IReservoirBuilder is the top-level public builder. It exists so host code and client packages can compose Reservoir registrations without each package exposing another flat IServiceCollection API.

IReservoirFeatureBuilder<TState> is the feature-scoped public builder. It exists so a single feature can register reducers and action effects together inside AddFeatureState<TState>(...).

Source code:

Top-Level Builder

The top-level builder is created by AddReservoir().

  • IServiceCollection.AddReservoir() is the core DI entry point.
  • WebAssemblyHostBuilder.AddReservoir() is the Blazor WebAssembly entry point and delegates to the core DI entry point.

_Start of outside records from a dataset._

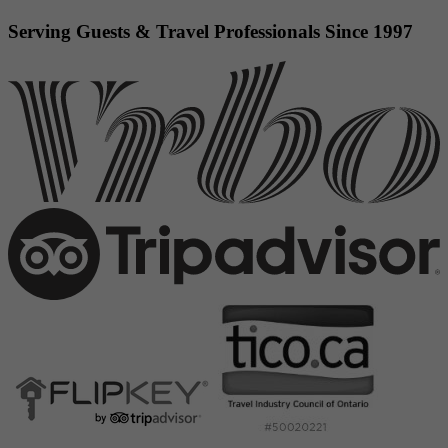
Serving Guests & Travel Professionals Since 1997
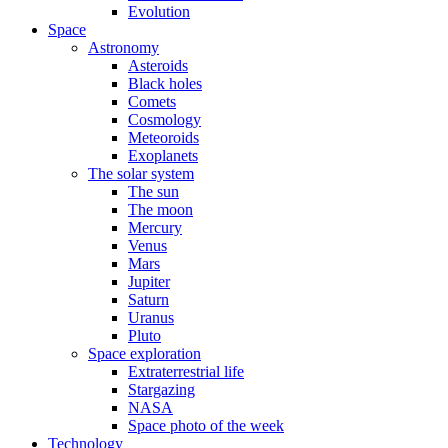
Evolution
Space
Astronomy
Asteroids
Black holes
Comets
Cosmology
Meteoroids
Exoplanets
The solar system
The sun
The moon
Mercury
Venus
Mars
Jupiter
Saturn
Uranus
Pluto
Space exploration
Extraterrestrial life
Stargazing
NASA
Space photo of the week
Technology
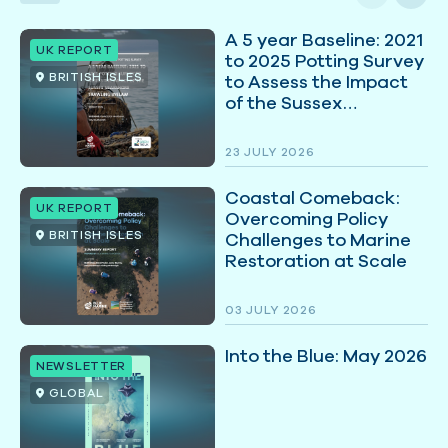
A 5 year Baseline: 2021
UK REPORT
to 2025 Potting Survey
BRITISH ISLES
to Assess the Impact
of the Sussex
Nearshore Trawling
Byelaw
23 JULY 2026
Coastal Comeback:
UK REPORT
Overcoming Policy
BRITISH ISLES
Challenges to Marine
Restoration at Scale
03 JULY 2026
Into the Blue: May 2026
NEWSLETTER
GLOBAL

The top-level builder supports three verified categories of work:

  • registering feature state through AddFeatureState<TState>()
  • registering feature state with reducers and effects through AddFeatureState<TState>(configure)
  • registering middleware through AddMiddleware<TMiddleware>()

Feature Builder

The feature builder exists only inside the AddFeatureState<TState>(configure) callback.

It supports:

  • AddReducer<TAction>(Func<TState, TAction, TState> reduce)
  • AddReducer<TAction, TReducer>()
  • AddActionEffect<TEffect>()

That keeps reducer and effect composition local to the feature state instead of scattering it across startup.

How It Fits The Stack

Reservoir can still stand alone as a client-state library.

Within Mississippi applications, other client packages now compose on top of the Reservoir builder instead of bypassing it. Inlet is the clearest example: AddInletClient(), AddProjectionPath<T>(), AddInletBlazorSignalR(...), and AddSignalRConnectionFeature() all extend IReservoirBuilder.

What This Area Owns

  • Store and dispatch pipeline abstractions
  • Feature state, actions, reducers, selectors, effects, and middleware
  • Client integration for that state-management model
  • The public builder contracts used to compose those registrations

What This Area Does Not Own

  • The Blazor UX component contract itself
  • Domain behavior or event-stream persistence

What This Page Guarantees

  • It defines Reservoir as the client-state subsystem responsible for stores, reducers, selectors, effects, middleware, and related integration.
  • It identifies the line between Reservoir and neighboring UI or cross-layer composition concerns.
  • It documents the builder model that packages now use for registration.

What This Page Does Not Claim

  • Full API-level behavioral reference for the store pipeline
  • Performance characteristics or operational guarantees
  • Replacement of the preserved deep detail that still lives in the archived docs set

Trade-Off To Keep In Mind

Reservoir gives you a disciplined state model, and the builder pattern keeps startup composition clearer, but both require applications to adopt the Reservoir vocabulary consistently.

Summary

Think of Reservoir as the client-state subsystem with a builder-based public registration model: IReservoirBuilder composes host-level concerns, and IReservoirFeatureBuilder<TState> composes feature-level reducers and effects.